In summary, chronic MSG exposure induces metabolic stress and may impair lens clarity in rats through mechanisms involving hyperglycemia, oxidative stress, and protein aggregation, suggesting a potential association with cataract risk. The progression from initial glycation events to the formation of high-molecular-weight crystallin aggregates, as documented in diabetic cataract models (Lyons et al., 1991; Swamy et al., 1993), provides a mechanistic framework for understanding how MSG-induced hyperglycemia could contribute to lens damage. These findings highlight the need for further research on MSG’s ocular safety in humans, particularly longitudinal studies examining lens health in populations with varying levels of MSG consumption and in individuals with pre-existing metabolic conditions that may increase vulnerability to lens damage.
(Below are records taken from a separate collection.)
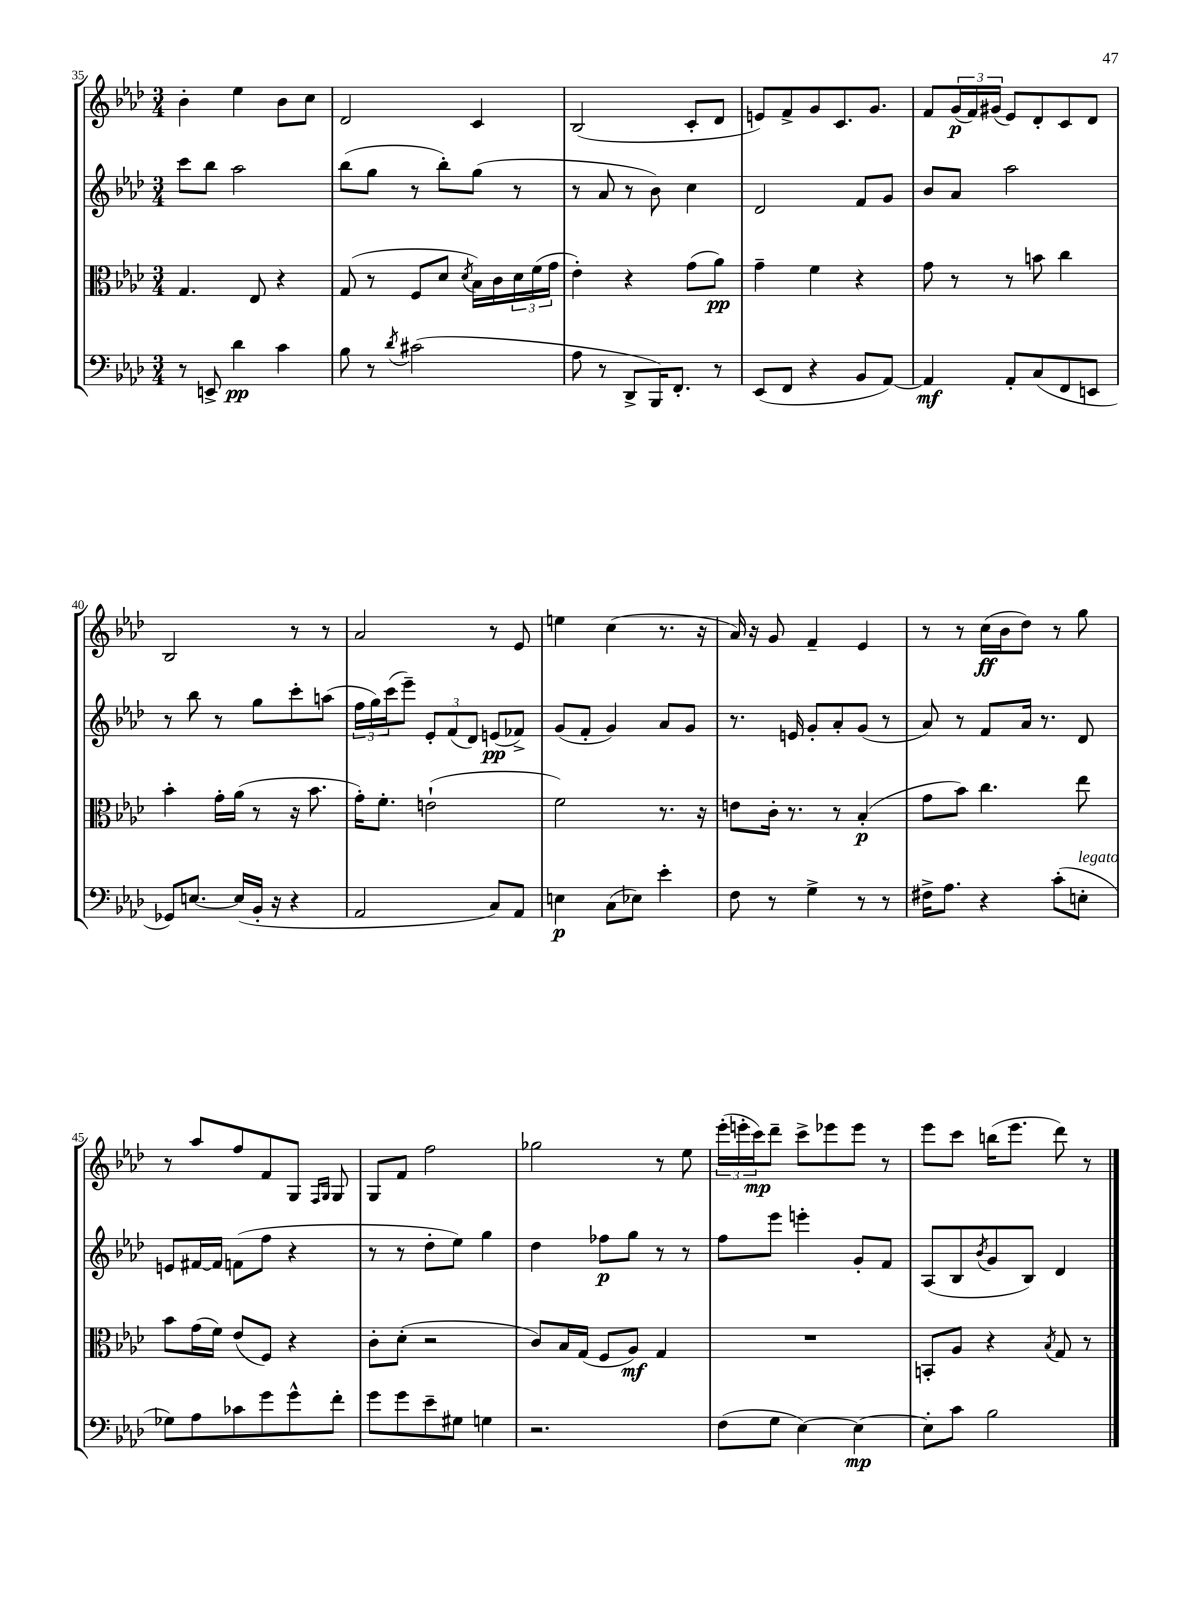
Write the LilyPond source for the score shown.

<<
\new StaffGroup <<
\new Staff = "s0" {
    \clef treble \key aes \major \numericTimeSignature \time 3/4
    bes'4-. ees''4 bes'8 c''8 |
    des'2 c'4 |
    bes2( c'8-. des'8 |
    e'8) f'8-> g'8 c'8. g'8. |
    f'8 \tuplet 3/2 { g'16\p( f'16) gis'16( } ees'8) des'8-. c'8 des'8 |
    bes2 r8 r8 |
    aes'2 r8 ees'8 |
    e''4 c''4( r8. r16 |
    aes'16) r16 g'8 f'4-- ees'4 |
    r8 r8 c''16\ff( bes'16 des''8) r8 g''8 |
    r8 aes''8 f''8 f'8 g8 \grace { f16 g16 } g8 |
    g8 f'8 f''2 |
    ges''2 r8 ees''8 |
    \tuplet 3/2 { ees'''16-.( e'''16-. c'''16\mp) } des'''8-- c'''8-> ees'''8 ees'''8 r8 |
    ees'''8 c'''8 b''16( ees'''8. des'''8) r8 \bar "|." |
}
\new Staff = "s1" {
    \clef treble \key aes \major \numericTimeSignature \time 3/4
    c'''8 bes''8 aes''2 |
    bes''8( g''8 r8 bes''8-.) g''8( r8 |
    r8 aes'8 r8 bes'8) c''4 |
    des'2 f'8 g'8 |
    bes'8 aes'8 aes''2 |
    r8 bes''8 r8 g''8 c'''8-. a''8( |
    \tuplet 3/2 { f''16 g''16) c'''16( } ees'''8--) \tuplet 3/2 { ees'8-. f'8( des'8) } e'8\pp( fes'8->) |
    g'8( f'8-. g'4) aes'8 g'8 |
    r8. e'16 g'8-. aes'8-. g'8( r8 |
    aes'8) r8 f'8 aes'16 r8. des'8 |
    e'8 fis'16~ fis'16 f'8( f''8 r4 |
    r8 r8 des''8-. ees''8) g''4 |
    des''4 fes''8\p g''8 r8 r8 |
    f''8 ees'''8 e'''4-. g'8-. f'8 |
    aes8( bes8 \acciaccatura { bes'8 } g'8 bes8) des'4 \bar "|." |
}
\new Staff = "s2" {
    \clef alto \key aes \major \numericTimeSignature \time 3/4
    g4. ees8 r4 |
    g8( r8 f8 des'8 \acciaccatura { des'8 } bes16) c'16 \tuplet 3/2 { des'16 f'16( g'16 } |
    ees'4-.) r4 g'8( aes'8\pp) |
    g'4-- f'4 r4 |
    g'8 r8 r8 b'8 c''4 |
    bes'4-. g'16-. aes'16( r8 r16 bes'8. |
    g'16-.) f'8.-. e'2-!( |
    f'2) r8. r16 |
    e'8 c'16-. r8. r8 bes4-.\p( |
    g'8 bes'8) c''4. ees''8 |
    bes'8 g'16( f'16) ees'8( f8) r4 |
    c'8-. des'8-.( r2 |
    c'8) bes16 g16( f8 aes8\mf) g4 |
    R2. |
    b,8-. aes8 r4 \acciaccatura { bes8 } g8 r8 \bar "|." |
}
\new Staff = "s3" {
    \clef bass \key aes \major \numericTimeSignature \time 3/4
    r8 e,8-> des'4\pp c'4 |
    bes8 r8 \acciaccatura { des'8 } cis'2( |
    aes8 r8 des,8-> bes,,16) f,8.-. r8 |
    ees,8( f,8 r4 bes,8 aes,8~) |
    aes,4\mf aes,8-. c8( f,8 e,8 |
    ges,8) e8.~ e16( bes,16-. r16 r4 |
    aes,2 c8) aes,8 |
    e4\p c8( ees8) ees'4-. |
    f8 r8 g4-> r8 r8 |
    fis16-> aes8. r4 c'8-.( e8-.^\markup { \italic "legato" } |
    ges8) aes8 ces'8 g'8 g'8-^ f'8-. |
    g'8 g'8 ees'8-- gis8 g4 |
    r2. |
    f8( g8 ees4~) ees4~\mp |
    ees8-. c'8 bes2 \bar "|." |
}
>>
>>
\layout { \context { \Score currentBarNumber = #35 } }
The small sample size (n=5 per group) may limit statistical power, though a power analysis supported detecting a 20% transmittance difference. The 28-day exposure may not reflect chronic human consumption. The absence of oxidative stress biomarkers (e.g., malondialdehyde) restricts mechanistic insights. Future studies should use larger samples, both sexes, longer exposures, and measure biomarkers like superoxide dismutase or crystalline gene expression to elucidate MSG’s ocular toxicity.
We thank the Department of Optometry and Vision Science, University of Ilorin, Nigeria, for providing laboratory facilities, the Physiology Laboratory staff for technical assistance, and the certified animal farm in Ogbomosho, Oyo State, for supplying Wistar rats. No external funding was received.
The authors declare no conflict of interest.